● **Directions**: Below are the records; copy exactly the stretch from the line containing "Fungus Is A Parasite, And It Dies From A" through the line containing "erreichen. Diese Macht ist nicht zu", both ends included, and nothing else.

Top of Material for the task

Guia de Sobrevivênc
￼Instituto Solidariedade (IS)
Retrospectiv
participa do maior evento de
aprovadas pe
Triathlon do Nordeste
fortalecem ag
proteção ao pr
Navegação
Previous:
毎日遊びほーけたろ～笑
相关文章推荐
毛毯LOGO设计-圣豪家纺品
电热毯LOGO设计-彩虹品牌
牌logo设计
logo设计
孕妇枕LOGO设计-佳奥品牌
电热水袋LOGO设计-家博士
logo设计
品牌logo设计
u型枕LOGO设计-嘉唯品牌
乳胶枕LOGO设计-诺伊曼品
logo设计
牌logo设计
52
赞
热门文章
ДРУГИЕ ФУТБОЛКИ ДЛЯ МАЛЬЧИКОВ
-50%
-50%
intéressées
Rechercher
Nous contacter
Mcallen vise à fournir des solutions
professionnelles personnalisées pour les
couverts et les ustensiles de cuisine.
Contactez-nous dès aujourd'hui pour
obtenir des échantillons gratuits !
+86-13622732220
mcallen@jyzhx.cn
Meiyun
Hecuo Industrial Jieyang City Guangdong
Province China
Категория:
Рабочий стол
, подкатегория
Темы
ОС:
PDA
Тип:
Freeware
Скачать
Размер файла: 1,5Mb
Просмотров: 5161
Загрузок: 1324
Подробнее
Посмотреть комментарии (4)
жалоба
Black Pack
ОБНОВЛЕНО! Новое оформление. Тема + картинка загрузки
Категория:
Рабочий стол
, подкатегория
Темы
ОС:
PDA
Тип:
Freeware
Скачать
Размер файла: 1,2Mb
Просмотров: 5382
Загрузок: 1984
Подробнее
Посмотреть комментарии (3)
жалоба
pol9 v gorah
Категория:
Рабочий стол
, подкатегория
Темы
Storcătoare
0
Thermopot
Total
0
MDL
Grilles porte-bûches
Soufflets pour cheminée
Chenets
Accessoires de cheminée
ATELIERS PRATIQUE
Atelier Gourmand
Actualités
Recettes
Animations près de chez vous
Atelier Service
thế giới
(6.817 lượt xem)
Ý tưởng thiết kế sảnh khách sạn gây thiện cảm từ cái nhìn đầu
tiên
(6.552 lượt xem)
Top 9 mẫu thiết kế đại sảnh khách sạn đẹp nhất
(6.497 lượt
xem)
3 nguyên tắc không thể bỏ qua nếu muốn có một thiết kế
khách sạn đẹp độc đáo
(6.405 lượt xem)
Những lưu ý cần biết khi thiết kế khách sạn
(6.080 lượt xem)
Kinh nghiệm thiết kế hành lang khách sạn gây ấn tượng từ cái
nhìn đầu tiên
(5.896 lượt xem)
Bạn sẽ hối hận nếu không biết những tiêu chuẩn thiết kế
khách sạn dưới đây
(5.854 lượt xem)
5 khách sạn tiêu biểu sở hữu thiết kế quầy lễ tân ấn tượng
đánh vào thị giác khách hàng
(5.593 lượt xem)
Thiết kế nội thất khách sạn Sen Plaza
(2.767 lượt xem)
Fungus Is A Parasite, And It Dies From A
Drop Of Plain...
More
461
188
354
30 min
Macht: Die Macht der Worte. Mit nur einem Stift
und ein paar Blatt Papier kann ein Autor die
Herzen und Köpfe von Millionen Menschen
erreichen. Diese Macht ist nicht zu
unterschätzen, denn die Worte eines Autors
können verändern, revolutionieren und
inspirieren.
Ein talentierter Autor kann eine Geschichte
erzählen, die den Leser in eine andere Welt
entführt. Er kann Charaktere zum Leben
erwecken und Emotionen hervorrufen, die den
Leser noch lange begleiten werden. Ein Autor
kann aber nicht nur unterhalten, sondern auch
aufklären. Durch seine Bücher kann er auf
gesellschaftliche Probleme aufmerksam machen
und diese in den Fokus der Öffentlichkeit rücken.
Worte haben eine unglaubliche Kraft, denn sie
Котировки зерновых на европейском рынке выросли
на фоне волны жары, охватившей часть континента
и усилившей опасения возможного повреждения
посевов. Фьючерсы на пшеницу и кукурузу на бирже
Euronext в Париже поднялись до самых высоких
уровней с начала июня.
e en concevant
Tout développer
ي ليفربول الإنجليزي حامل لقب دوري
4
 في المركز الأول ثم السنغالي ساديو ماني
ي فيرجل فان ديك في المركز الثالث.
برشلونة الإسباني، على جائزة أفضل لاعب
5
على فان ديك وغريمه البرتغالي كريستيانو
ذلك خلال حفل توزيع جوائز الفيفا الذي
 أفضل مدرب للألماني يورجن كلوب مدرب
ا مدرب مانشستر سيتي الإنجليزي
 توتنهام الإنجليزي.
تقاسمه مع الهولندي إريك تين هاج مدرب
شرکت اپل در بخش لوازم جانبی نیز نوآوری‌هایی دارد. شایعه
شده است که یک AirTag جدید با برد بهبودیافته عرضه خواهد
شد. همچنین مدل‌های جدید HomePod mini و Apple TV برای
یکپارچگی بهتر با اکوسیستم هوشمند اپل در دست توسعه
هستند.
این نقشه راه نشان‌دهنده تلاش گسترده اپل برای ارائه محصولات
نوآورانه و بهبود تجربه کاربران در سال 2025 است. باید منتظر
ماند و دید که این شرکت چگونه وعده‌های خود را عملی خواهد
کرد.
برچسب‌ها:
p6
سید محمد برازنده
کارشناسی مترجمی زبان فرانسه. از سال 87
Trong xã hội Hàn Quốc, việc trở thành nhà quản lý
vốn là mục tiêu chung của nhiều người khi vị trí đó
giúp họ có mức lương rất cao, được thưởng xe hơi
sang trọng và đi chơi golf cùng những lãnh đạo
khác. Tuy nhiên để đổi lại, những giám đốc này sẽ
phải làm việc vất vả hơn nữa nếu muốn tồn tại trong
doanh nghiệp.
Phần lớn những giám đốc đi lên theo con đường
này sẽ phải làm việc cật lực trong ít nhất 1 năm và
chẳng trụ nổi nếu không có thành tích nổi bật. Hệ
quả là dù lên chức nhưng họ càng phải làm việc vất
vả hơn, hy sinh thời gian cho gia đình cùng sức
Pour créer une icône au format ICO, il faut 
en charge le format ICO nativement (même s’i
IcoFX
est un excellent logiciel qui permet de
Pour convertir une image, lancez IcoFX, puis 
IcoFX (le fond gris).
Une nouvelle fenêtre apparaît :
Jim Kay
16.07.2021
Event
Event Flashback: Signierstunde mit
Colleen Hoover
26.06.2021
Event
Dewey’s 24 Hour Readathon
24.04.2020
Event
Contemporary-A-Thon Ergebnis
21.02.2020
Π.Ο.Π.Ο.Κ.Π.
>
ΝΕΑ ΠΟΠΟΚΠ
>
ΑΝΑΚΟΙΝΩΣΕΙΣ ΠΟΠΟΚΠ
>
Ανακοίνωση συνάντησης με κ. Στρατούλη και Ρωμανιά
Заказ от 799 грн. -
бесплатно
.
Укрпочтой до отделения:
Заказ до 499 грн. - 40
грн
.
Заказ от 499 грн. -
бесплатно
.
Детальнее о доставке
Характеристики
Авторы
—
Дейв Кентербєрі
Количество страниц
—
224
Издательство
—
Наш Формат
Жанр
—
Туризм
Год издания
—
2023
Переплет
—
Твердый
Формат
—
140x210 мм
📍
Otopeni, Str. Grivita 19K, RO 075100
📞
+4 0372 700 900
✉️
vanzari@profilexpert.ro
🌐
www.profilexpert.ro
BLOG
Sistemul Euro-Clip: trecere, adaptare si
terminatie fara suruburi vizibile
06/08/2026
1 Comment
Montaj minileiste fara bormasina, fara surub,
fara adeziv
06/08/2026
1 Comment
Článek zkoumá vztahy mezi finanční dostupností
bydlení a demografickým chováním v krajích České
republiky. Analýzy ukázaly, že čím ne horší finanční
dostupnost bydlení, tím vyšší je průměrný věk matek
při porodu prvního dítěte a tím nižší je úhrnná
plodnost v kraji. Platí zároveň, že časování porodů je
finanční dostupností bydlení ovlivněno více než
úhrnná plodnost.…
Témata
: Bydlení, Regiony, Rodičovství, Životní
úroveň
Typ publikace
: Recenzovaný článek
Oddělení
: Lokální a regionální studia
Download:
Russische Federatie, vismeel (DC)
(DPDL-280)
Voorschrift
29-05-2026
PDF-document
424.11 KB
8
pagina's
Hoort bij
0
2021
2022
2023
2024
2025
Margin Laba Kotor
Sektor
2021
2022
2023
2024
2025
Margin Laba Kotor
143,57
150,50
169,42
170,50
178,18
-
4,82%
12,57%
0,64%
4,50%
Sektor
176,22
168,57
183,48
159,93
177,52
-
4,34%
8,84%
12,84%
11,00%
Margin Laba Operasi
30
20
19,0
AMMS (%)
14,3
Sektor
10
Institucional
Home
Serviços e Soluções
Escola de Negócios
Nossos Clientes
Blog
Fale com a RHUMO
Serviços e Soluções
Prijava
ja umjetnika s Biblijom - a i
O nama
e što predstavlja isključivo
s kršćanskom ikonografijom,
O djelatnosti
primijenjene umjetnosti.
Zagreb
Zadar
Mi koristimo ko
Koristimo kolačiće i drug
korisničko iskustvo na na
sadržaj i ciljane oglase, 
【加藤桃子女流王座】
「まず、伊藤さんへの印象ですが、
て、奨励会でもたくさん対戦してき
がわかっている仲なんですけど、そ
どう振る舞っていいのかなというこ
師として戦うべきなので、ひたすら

Bottom of Material for the task

● **Answer to this task**:
Fungus Is A Parasite, And It Dies From A
Drop Of Plain...
More
461
188
354
30 min
Macht: Die Macht der Worte. Mit nur einem Stift
und ein paar Blatt Papier kann ein Autor die
Herzen und Köpfe von Millionen Menschen
erreichen. Diese Macht ist nicht zu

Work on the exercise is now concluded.